[[ Given entries, beginning ]]

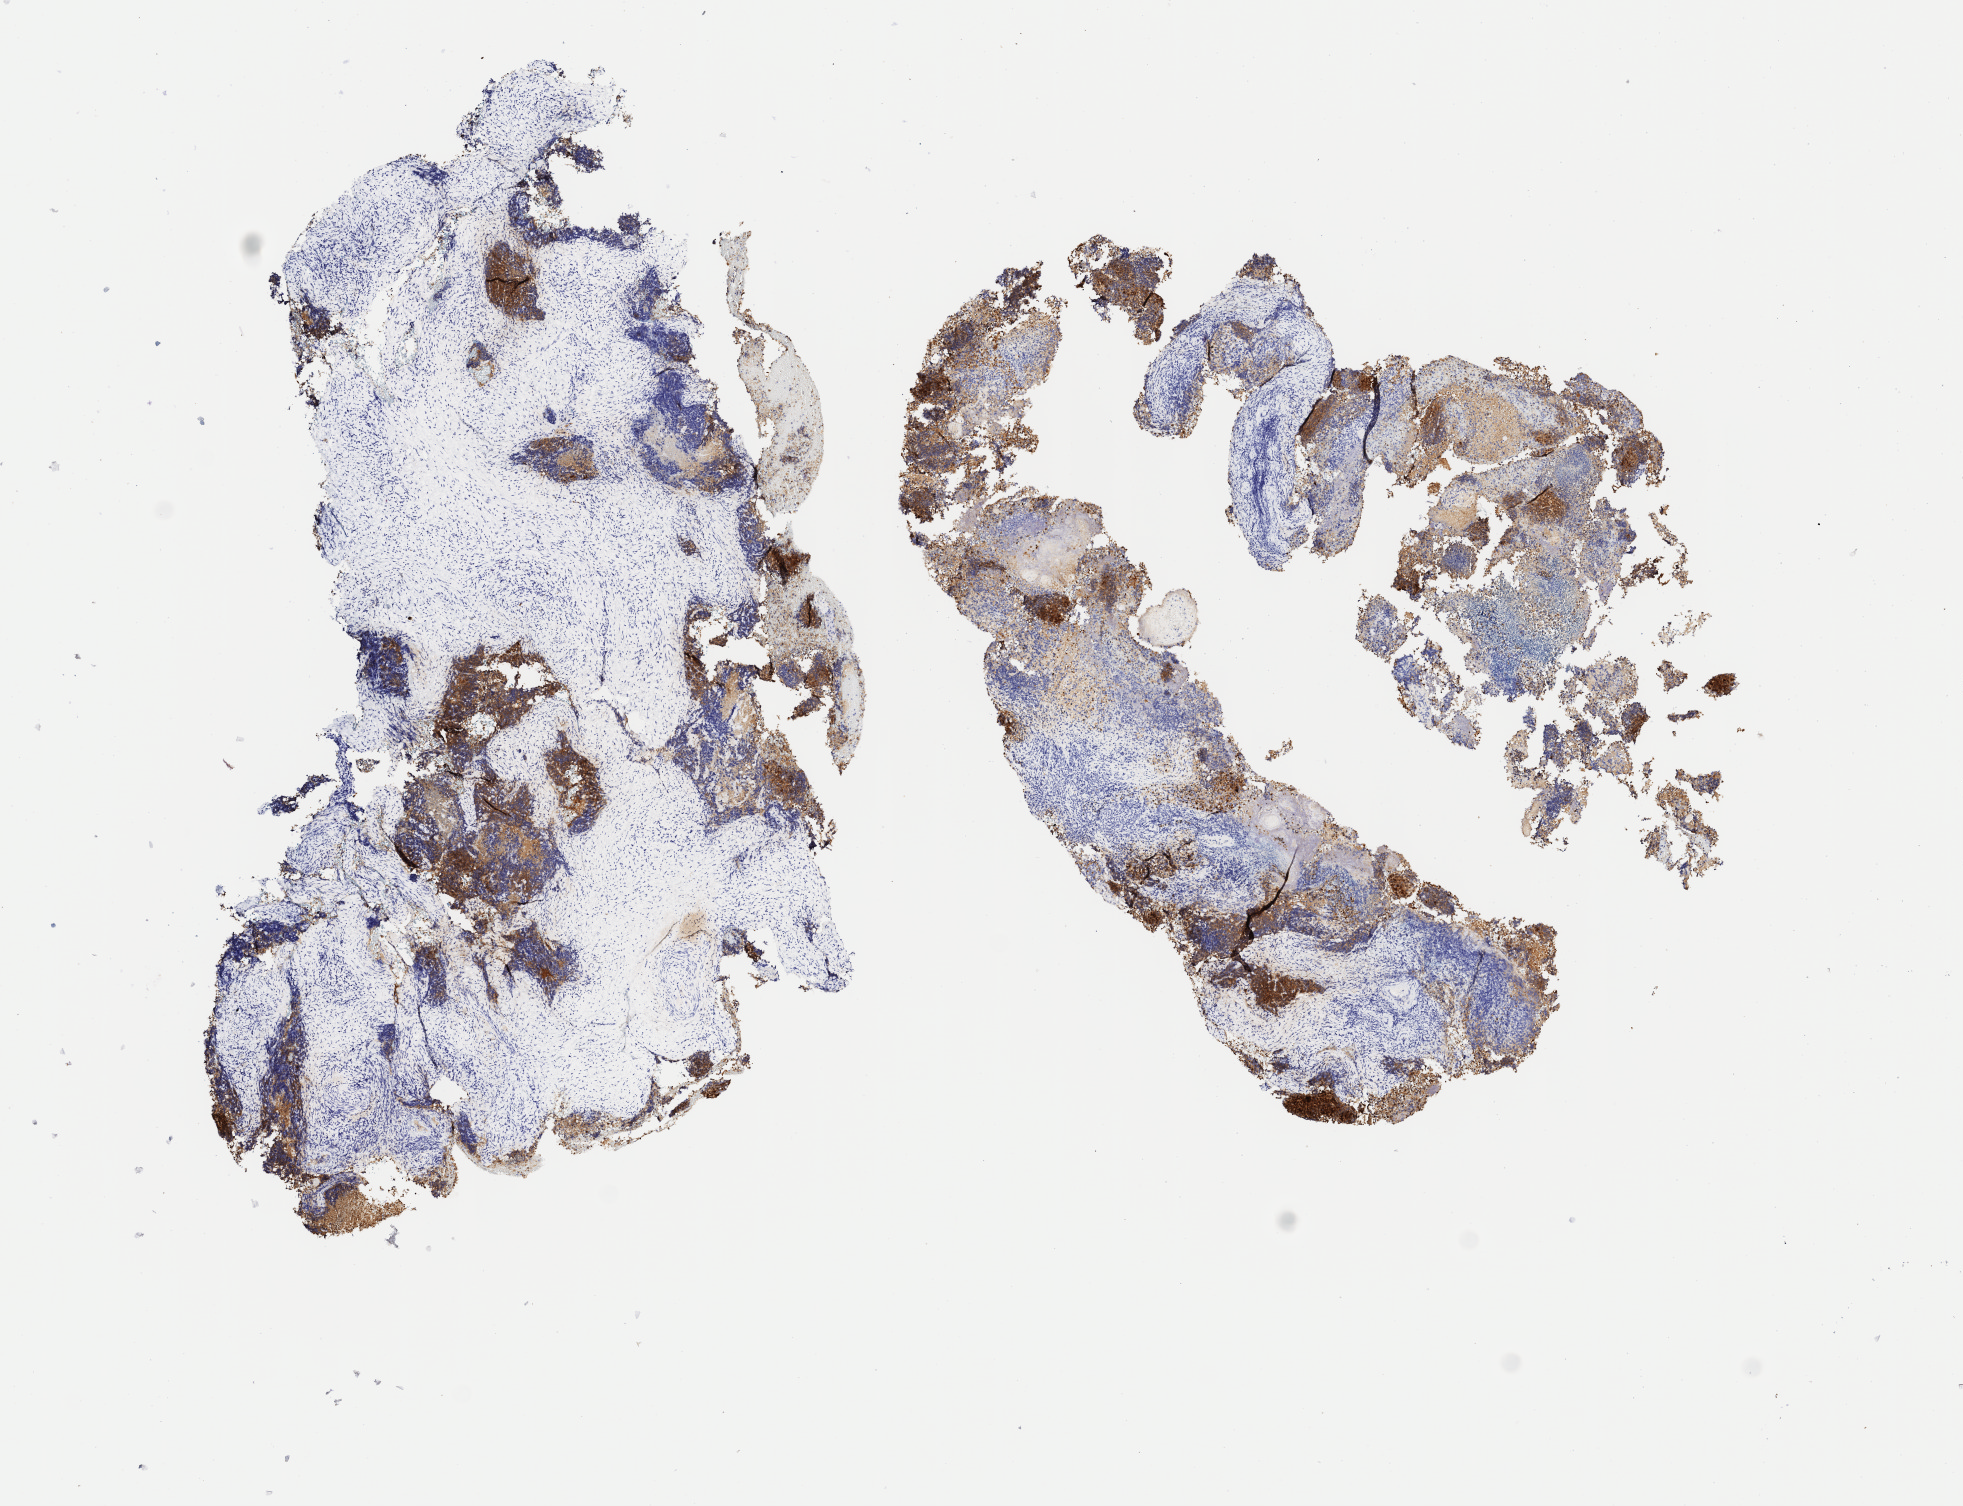
IHC for p16 (p16INK4a), whole-slide image — shown as a low-resolution overview of the whole scanned area (about 7.8 x 6.0 mm); specimen: tumor tissue; site: cervix. Patient: female, aged 47.
Diagnosis: Squamous cell carcinoma, large cell, nonkeratinizing, NOS.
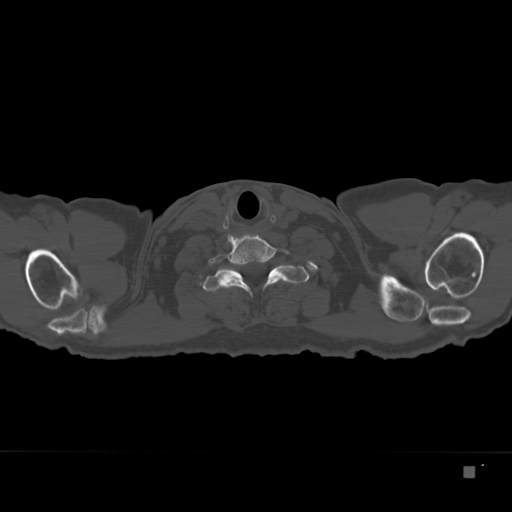
CT including the spine, one axial slice. Position 323 of 332 along the scan axis. 120 kVp. Bone window (W 1800 / L 400 HU). 512 × 512 image matrix, field of view 389 × 389 mm. Male patient, age 72 years. From the clinical record (not read from this slice): primary cancer: skeletal.
Annotated regions visible in this slice (semi-automatically segmented with operator editing):
- T1 vertebra: bounding box [x1, y1, x2, y2] px = [202, 258, 310, 293]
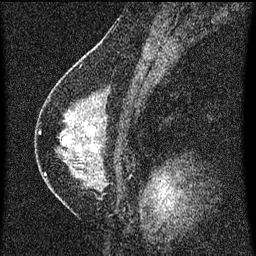
Breast MRI (dynamic contrast-enhanced), one sagittal slice; position 35 of 60 along the scan axis; dynamic contrast-enhanced series, image 2 of 3 at this slice position (ordered by acquisition); 1.5 T; TE 4.2 ms, TR 8 ms; 2 mm slice thickness; 256 × 256 image matrix, field of view 180 × 180 mm. Patient: female, 47 years.
Outlined on this slice (semi-automatic segmentation, software-assisted and operator-edited):
- analysis volume of interest (the breast-tissue region the enhancement analysis was run in; not a lesion): bounding box <42,92,136,199> (left, top, right, bottom; pixels)
- tumour enhancement mask (voxels above the 70 % enhancement threshold inside the analysis volume of interest): <62,136,92,151>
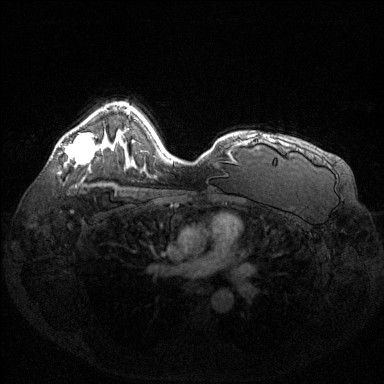
Breast MRI (dynamic contrast-enhanced), one axial slice. Slice 97 of 144 in the series (ordered by position). Dynamic contrast-enhanced series, time point 2 of 6 at this slice position (early post-contrast). 1.5 T. TE 1.6 ms, TR 4.6 ms. 384 × 384 image matrix, field of view 360 × 360 mm. Female patient.
Outlined on this slice (semi-automatically segmented with operator editing):
- enhancing-tissue mask used for the functional tumour volume (all voxels passing the contrast-enhancement thresholds inside the analysis volume; usually the tumour): box from (x=65, y=134) to (x=97, y=164) px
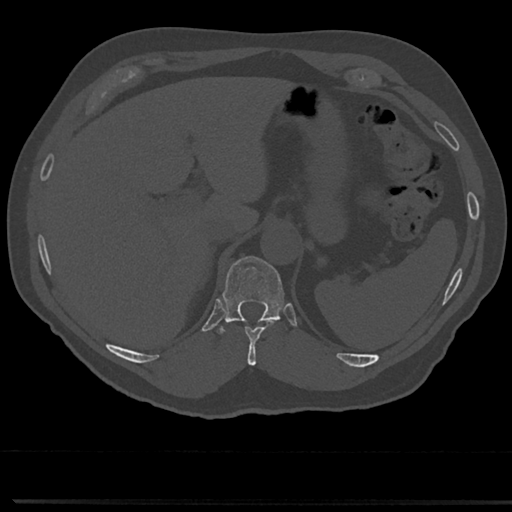
CT including the spine, one axial slice; slice 224 of 817 in the series (ordered by position); reconstruction kernel Br40s/3; bone window (W 1800 / L 400 HU); 0.5 mm slice thickness; 512 × 512 image matrix, field of view 355 × 355 mm. Male patient, age 61 years. From the clinical record (not read from this slice): primary cancer: prostate.
Structures marked on this image (semi-automatically segmented with operator editing):
- T10 vertebra: bounding box <233,319,278,365> (left, top, right, bottom; pixels)
- T11 vertebra: <223,256,284,321>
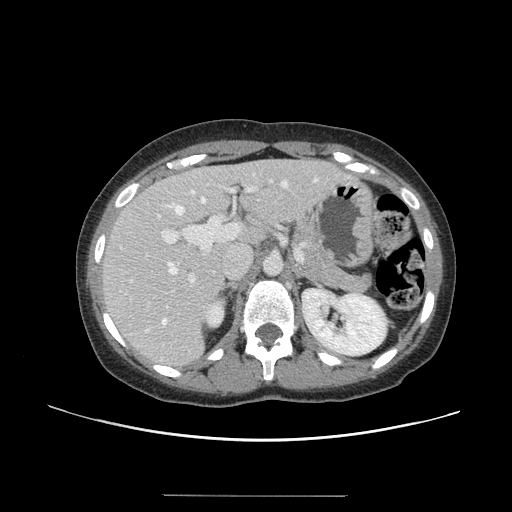
Contrast-enhanced abdominal CT, one axial slice. Position 88 of 144 along the scan axis. 120 kVp. Intravenous contrast given. Soft-tissue window (W 400 / L 40 HU). 512 × 512 image matrix. Case-level facts recorded for this patient, not image findings: patient: female, age 61 years at operation; diagnosis: colorectal cancer liver metastases, imaged before liver resection; multiple liver metastases: yes; largest metastasis: 1.1 cm; disease in both lobes: no.
Outlined on this slice (outlined manually by an expert reader):
- hepatic veins: bounding box (x1, y1, x2, y2) in pixels: (162, 179, 317, 324)
- liver: (102, 160, 347, 367)
- planned liver remnant (the part of the liver to remain after resection): (103, 160, 314, 297)
- portal vein (with intrahepatic branches): (129, 179, 301, 284)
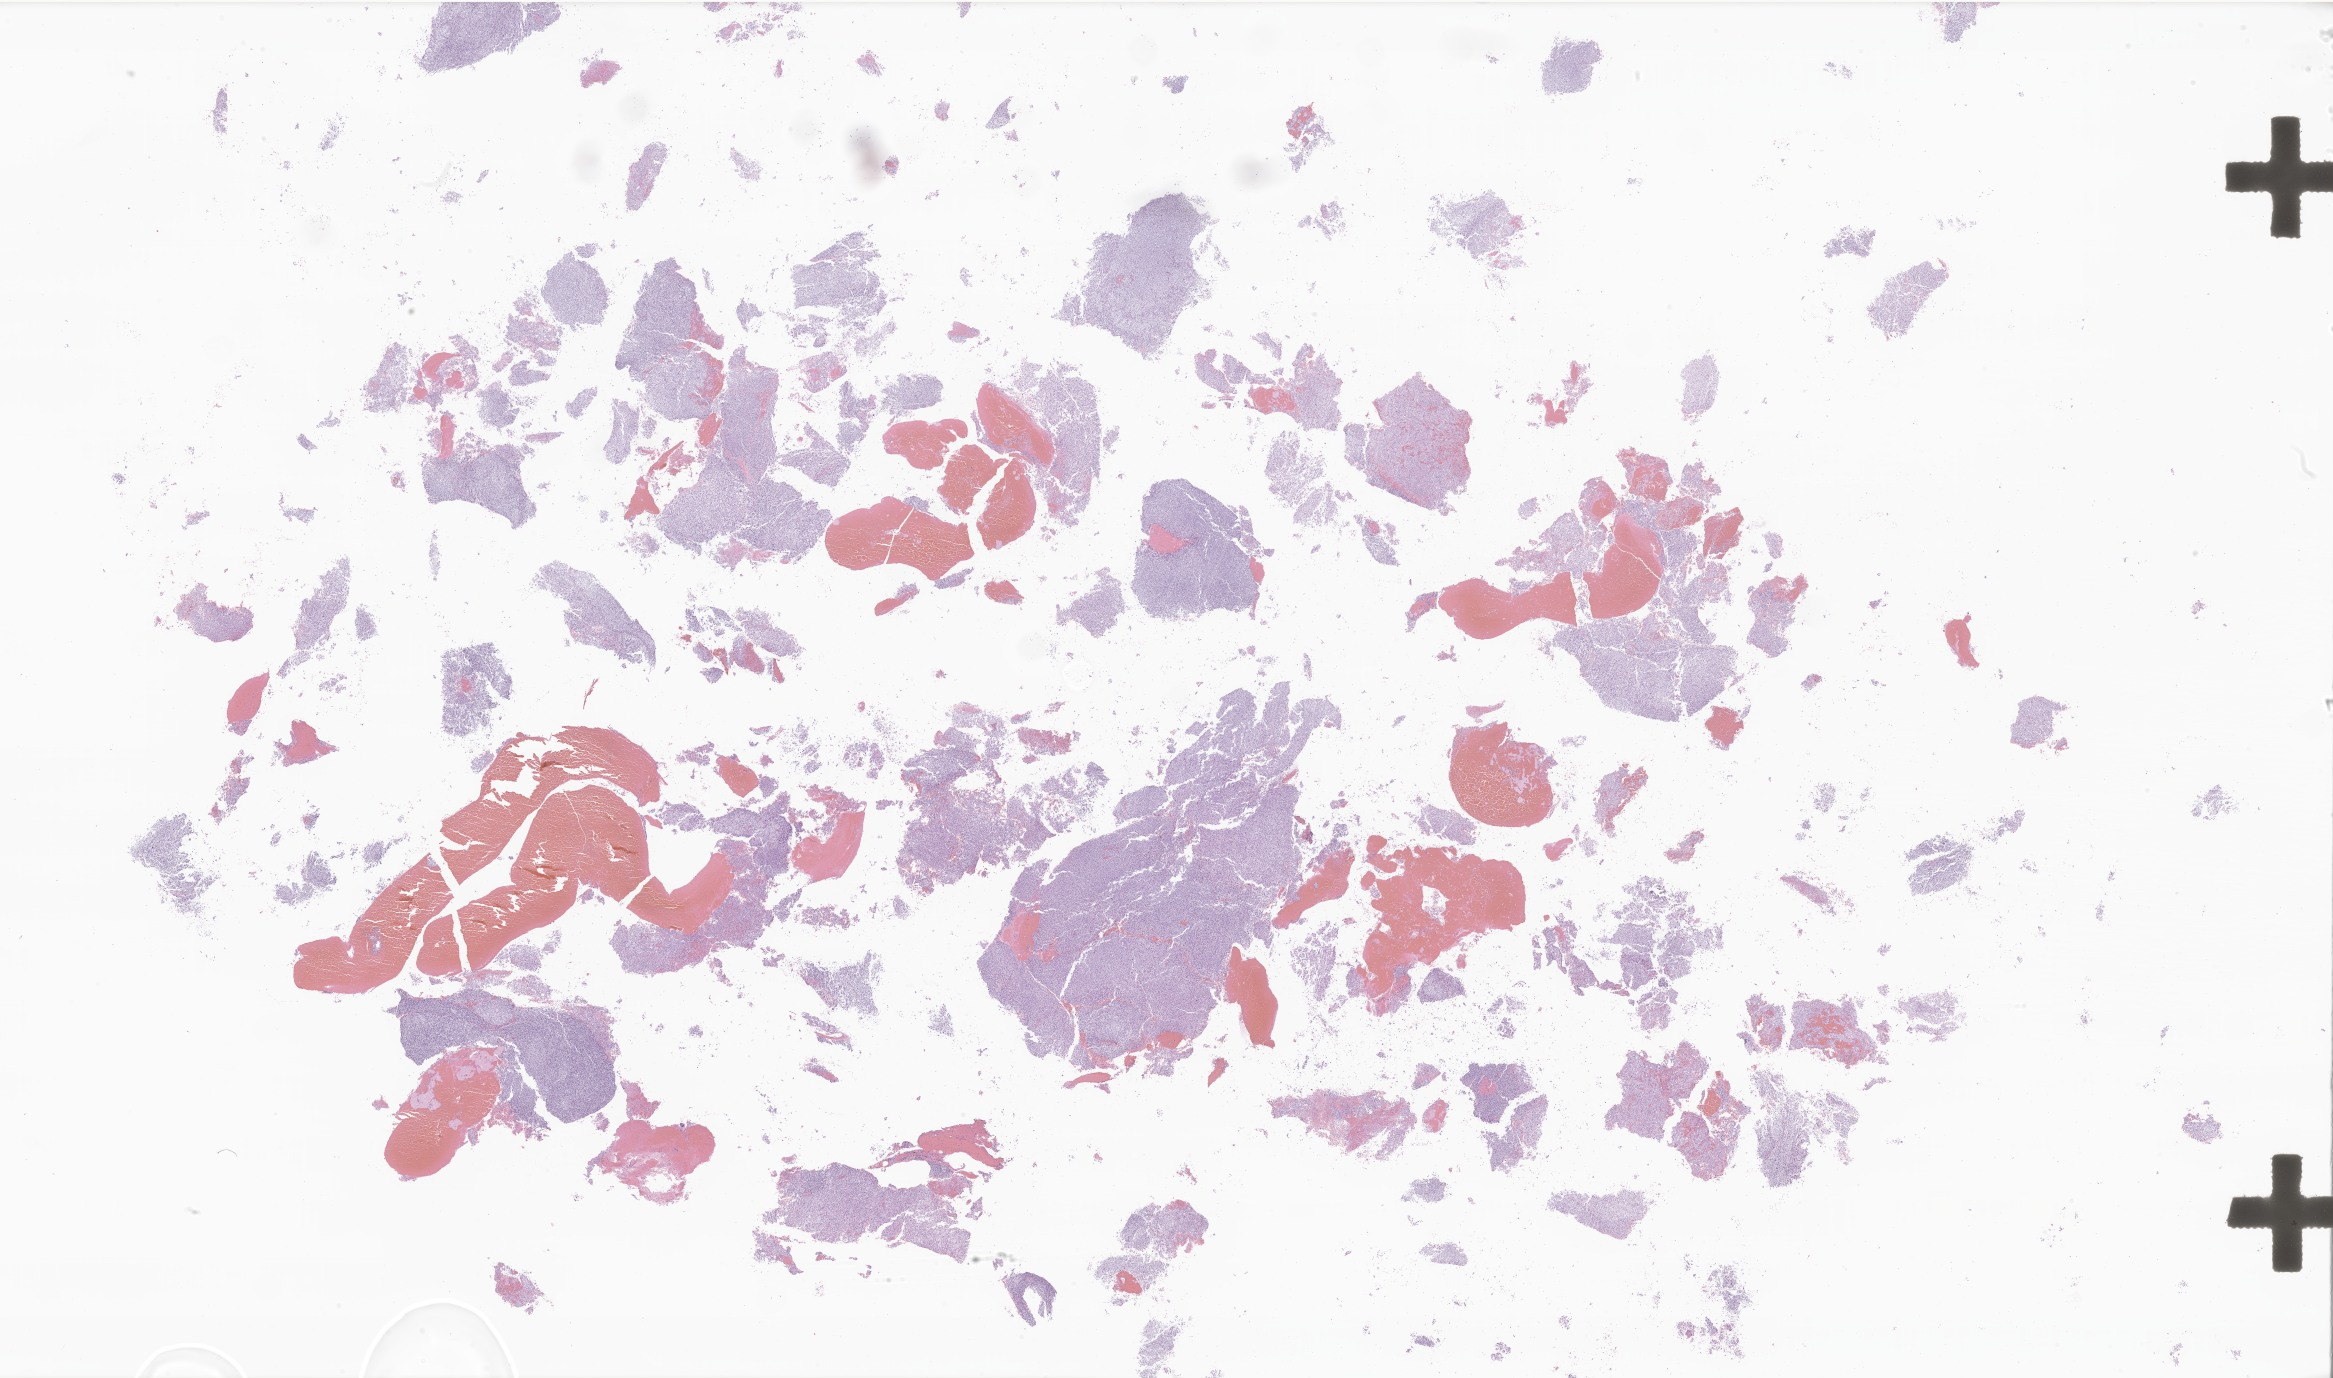
Digitized hematoxylin and eosin (H&E)-stained section of tumor tissue from the brain — low-resolution overview of the scanned area, about 39.3 x 23.2 mm, formalin-fixed paraffin-embedded section. Patient: male, age 96 months (8 years).
Diagnosis: Neoplasm, malignant.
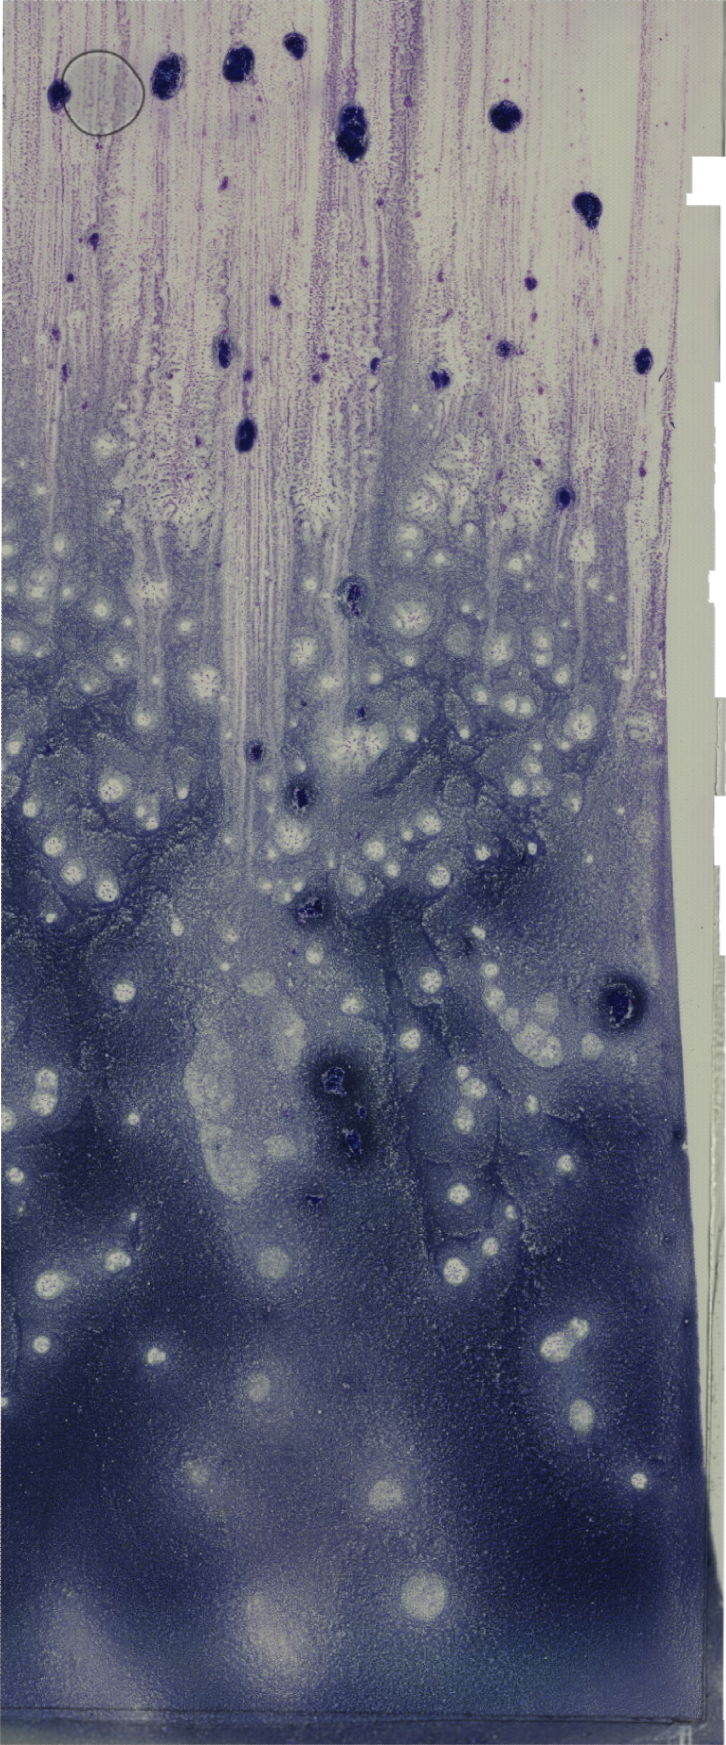
Whole-slide image of a May-Grünwald-Giemsa (MGG)-stained bone marrow aspirate smear — whole scanned area (about 20.6 x 49.5 mm) shown as a low-resolution overview. Female patient.
• diagnosis: Mixed Phenotype Acute Leukemia, B/Myeloid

[[ Given entries, end ]]

■ Required work ■
Please print the lines from the one holding "Contrast-enhanced abdominal CT, one" through the end of the records above, unchanged and with the pictures left out.

■ Response to this exercise ■
Contrast-enhanced abdominal CT, one axial slice. Position 88 of 144 along the scan axis. 120 kVp. Intravenous contrast given. Soft-tissue window (W 400 / L 40 HU). 512 × 512 image matrix. Case-level facts recorded for this patient, not image findings: patient: female, age 61 years at operation; diagnosis: colorectal cancer liver metastases, imaged before liver resection; multiple liver metastases: yes; largest metastasis: 1.1 cm; disease in both lobes: no.
Outlined on this slice (outlined manually by an expert reader):
- hepatic veins: bounding box (x1, y1, x2, y2) in pixels: (162, 179, 317, 324)
- liver: (102, 160, 347, 367)
- planned liver remnant (the part of the liver to remain after resection): (103, 160, 314, 297)
- portal vein (with intrahepatic branches): (129, 179, 301, 284)
Digitized hematoxylin and eosin (H&E)-stained section of tumor tissue from the brain — low-resolution overview of the scanned area, about 39.3 x 23.2 mm, formalin-fixed paraffin-embedded section. Patient: male, age 96 months (8 years).
Diagnosis: Neoplasm, malignant.
Whole-slide image of a May-Grünwald-Giemsa (MGG)-stained bone marrow aspirate smear — whole scanned area (about 20.6 x 49.5 mm) shown as a low-resolution overview. Female patient.
• diagnosis: Mixed Phenotype Acute Leukemia, B/Myeloid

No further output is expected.